Four OXA-48–producing K. pneumoniae isolates were collected from CAZ-AVI clinical trials (1 from RECLAIM, 2 from REPRISE, and 1 from RECAPTURE). Nonduplicate clinical isolates of OXA-48–producing Enterobacterales (n = 113) were collected from the 2018–2019 Antimicrobial Testing Leadership and Surveillance (ATLAS) global program by medical centers in 25 countries. The OXA-48–producing isolates included K. pneumoniae (n = 65), Klebsiella oxytoca (n = 6), Klebsiella aerogenes (n = 5), E. cloacae (n = 17), Enterobacter kobei (n = 2), E. coli (n = 11), and others (n = 4).

Resistant subsets.

β-Lactamase gene screening in AmpC-overproducing clinical trial isolates was conducted using either microarrays (Check-Points, Wageningen, Netherlands) and PCR or a combination of both as described previously (20–23). The presence and expression levels of AmpC were determined using quantitative PCR, and the threshold of upregulation was 5-fold above a reference value as described previously (22). The screening was conducted at central reference laboratories (JMI, North Liberty, IA, USA).

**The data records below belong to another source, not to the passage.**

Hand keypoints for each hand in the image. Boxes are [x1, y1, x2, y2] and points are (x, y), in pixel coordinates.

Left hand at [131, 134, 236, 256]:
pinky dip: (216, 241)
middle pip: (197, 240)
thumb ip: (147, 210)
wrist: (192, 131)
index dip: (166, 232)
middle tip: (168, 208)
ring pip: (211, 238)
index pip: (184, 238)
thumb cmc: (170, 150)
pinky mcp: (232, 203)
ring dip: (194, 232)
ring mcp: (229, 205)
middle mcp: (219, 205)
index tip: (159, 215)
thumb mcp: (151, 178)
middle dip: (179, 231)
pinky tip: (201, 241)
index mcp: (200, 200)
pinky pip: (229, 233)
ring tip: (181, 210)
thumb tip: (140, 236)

OXA-48–producing Enterobacterales isolates were screened for genes encoding carbapenemases (KPC, OXA-48–like, NDM, IMP, VIM) as well as the presence of coharbored β-lactamase genes encoding TEM, SHV, CTX-M-1 group, CTX-M-2 group, CTX-M-8 group, CTX-M-9 group, CTX-M-25 group, ACC, ACT, CMY, and DHA using a combination of microarray and multiplex PCR assays, followed by amplification and sequencing of the full-length genes. The screening was conducted at the central reference laboratory (IHMA, Schaumburg, IL, USA).

Susceptibility testing.

In vitro susceptibility testing was performed by the broth microdilution (BMD) method, using a custom-made panel manufactured by ThermoFisher Inc. (Waltham, MA, USA) consisting of CAZ-AVI, ceftazidime, meropenem (MEM), meropenem-vaborbactam (MVB), ceftolozane-tazobactam (TZC), gentamicin (GEN), levofloxacin (LEV), and amikacin (AMK).

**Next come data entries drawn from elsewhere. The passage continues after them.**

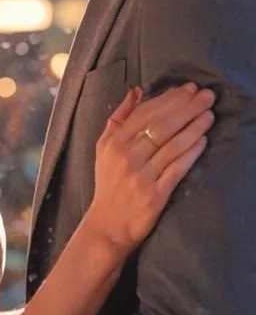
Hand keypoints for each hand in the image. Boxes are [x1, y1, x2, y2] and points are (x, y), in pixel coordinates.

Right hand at [89, 82, 214, 254]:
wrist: (108, 225)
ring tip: (209, 115)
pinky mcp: (155, 195)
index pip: (146, 113)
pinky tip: (203, 140)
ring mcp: (141, 176)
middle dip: (187, 108)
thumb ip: (118, 118)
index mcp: (114, 142)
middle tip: (206, 96)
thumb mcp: (104, 148)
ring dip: (194, 127)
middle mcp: (126, 156)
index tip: (188, 89)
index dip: (169, 99)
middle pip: (162, 125)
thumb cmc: (109, 184)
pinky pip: (177, 169)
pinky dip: (191, 153)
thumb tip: (136, 91)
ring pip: (172, 145)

Antimicrobial susceptibility was conducted according to Clinical and Laboratory Standards Institute (CLSI) procedures (document M07) (24). Avibactam was provided by Allergan (Irvine, CA, USA; prior to its acquisition by AbbVie) and combined with ceftazidime (avibactam at fixed concentration of 4 μg/mL) for susceptibility testing. CLSI susceptibility interpretive criteria were used to determine susceptibility/resistance rates. European Committee on Antimicrobial Susceptibility Testing (EUCAST) susceptibility interpretive criteria were used for MVB against P. aeruginosa (25).

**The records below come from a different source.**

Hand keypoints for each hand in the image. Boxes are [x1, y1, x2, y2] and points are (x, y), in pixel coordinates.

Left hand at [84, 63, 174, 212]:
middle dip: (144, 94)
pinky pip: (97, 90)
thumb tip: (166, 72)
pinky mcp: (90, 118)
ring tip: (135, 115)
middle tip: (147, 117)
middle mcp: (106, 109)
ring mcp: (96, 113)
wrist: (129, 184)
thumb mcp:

Clinical outcome evaluation.

In this study, the clinical response at TOC was reviewed in patients with baseline AmpC- overproducing Enterobacterales and baseline AmpC-overproducing P. aeruginosa, as well as baseline OXA-48–producing Enterobacterales, treated with CAZ-AVI or carbapenem comparators. Because the primary endpoint and analysis populations for the Phase 3 studies differed depending on the study and regulatory authority (U.S. Food and Drug Administration or European Medicines Agency), the clinical response (cure, failure, or indeterminate) at TOC visit in the microbiologically modified intention-to-treat (mMITT) population was selected for comparisons. Briefly, clinical cure was defined as complete resolution or substantial improvement of signs and symptoms of the infection, such that no further antibacterial therapy (other than those allowed per protocol) was necessary. TOC was assessed 21 to 25 days after randomization (REPRISE, RECAPTURE, and REPROVE) or 28 to 35 days after randomization (RECLAIM).